Bush may also use the State of the Union address to push for other measures intended to ease the housing downturn, some experts said.
"Look for a pitch for tax-related provisions, such as opening the door for states to use tax-free bonds to help homeowners refinance out of unaffordable subprime [adjustable-rate mortgages]," said Jaret Seiberg, senior vice president at the Stanford Group, a Washington policy research firm.
Seiberg added that he believes Bush may endorse a real estate industry plan to offer $5,000 tax credits to first-time home buyers.
Reducing wasteful spending. The White House on Monday said the president will warn lawmakers that he will veto any spending bill that doesn't cut earmark spending in half. Earmarks funds for lawmakers' special projects that may benefit only their constituencies, and they're typically not openly debated before passage.

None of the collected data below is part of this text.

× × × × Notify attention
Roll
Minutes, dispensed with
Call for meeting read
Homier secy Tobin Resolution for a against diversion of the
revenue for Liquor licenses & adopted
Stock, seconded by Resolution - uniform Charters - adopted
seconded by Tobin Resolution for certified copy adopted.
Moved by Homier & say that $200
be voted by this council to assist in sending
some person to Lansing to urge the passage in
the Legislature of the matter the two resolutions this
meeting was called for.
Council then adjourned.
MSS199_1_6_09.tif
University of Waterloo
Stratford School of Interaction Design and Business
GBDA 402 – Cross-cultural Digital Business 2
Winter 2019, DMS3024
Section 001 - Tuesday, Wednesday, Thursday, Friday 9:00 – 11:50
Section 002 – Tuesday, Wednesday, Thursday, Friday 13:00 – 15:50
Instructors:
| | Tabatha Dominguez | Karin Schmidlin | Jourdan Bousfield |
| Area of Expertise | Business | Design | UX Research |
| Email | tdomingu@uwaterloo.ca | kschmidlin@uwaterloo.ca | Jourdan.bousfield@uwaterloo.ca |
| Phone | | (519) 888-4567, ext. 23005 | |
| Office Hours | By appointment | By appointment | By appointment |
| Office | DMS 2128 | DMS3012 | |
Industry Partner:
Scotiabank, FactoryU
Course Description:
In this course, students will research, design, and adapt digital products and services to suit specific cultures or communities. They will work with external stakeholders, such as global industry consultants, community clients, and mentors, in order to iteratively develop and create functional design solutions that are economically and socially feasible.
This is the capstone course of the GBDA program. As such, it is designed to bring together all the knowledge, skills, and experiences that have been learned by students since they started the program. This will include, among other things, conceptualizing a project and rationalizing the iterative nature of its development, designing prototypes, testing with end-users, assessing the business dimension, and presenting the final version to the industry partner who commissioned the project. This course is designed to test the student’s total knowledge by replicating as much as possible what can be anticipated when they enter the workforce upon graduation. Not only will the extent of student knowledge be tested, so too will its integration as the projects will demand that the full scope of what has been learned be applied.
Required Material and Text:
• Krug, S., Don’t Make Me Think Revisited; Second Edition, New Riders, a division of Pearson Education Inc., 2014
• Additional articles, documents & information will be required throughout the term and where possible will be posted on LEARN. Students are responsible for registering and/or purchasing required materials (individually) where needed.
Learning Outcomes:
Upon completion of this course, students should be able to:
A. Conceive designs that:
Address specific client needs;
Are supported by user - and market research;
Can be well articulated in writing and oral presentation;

In an attempt to make congressional spending more transparent, Bush will also issue an executive order to federal agencies requiring them to ignore earmarks not spelled out in legislation.
Congress passed more than 11,700 earmarks for a total of $17 billion in fiscal year 2008, the White House noted. Democrats note that nearly half of those earmarks were sponsored by Republicans and were endorsed by the White House.
Giving business a hand. Another measure the president may push for is lower corporate tax rates - a campaign led by Treasury Secretary Henry Paulson.
The stimulus proposal announced last week also includes tax breaks for businesses to spur them to invest in plants and equipment.
"I'm surprised how readily the House agreed to the business tax breaks in the stimulus package. That may empower proponents of lower corporate taxes," said Greg Valliere, chief political strategist at the Stanford Group.
Right now the top income tax rate for corporations is 35 percent. Proponents of lowering it say it puts the United States at a competitive disadvantage since the majority of economically developed countries have lower corporate tax rates. U.S. companies benefit from bigger tax breaks but have to spend time and money to take advantage of them.
"[Bush] could try to put out a marker," said Hodge of the Tax Foundation.
At a conference of CEOs last summer, Paulson asked panelists whether they'd like to see the corporate tax rate lowered to 27 percent from 35 percent and preferences such as the research and development credit eliminated.
Rep. Charles Rangel, D-N.Y., chairman of the House Ways and Means Committee, last fall proposed a major tax overhaul that included lower corporate tax rates. There is little consensus, however, between Democrats and Republicans about how low corporate tax rates should be.
But Bush is not likely to do more than lay out the big picture of his agenda on Monday. "I expect broad statements and no specifics," said Clint Stretch, managing principal of tax policy at Deloitte Tax. More telling, he said, will be the president's 2009 budget proposal.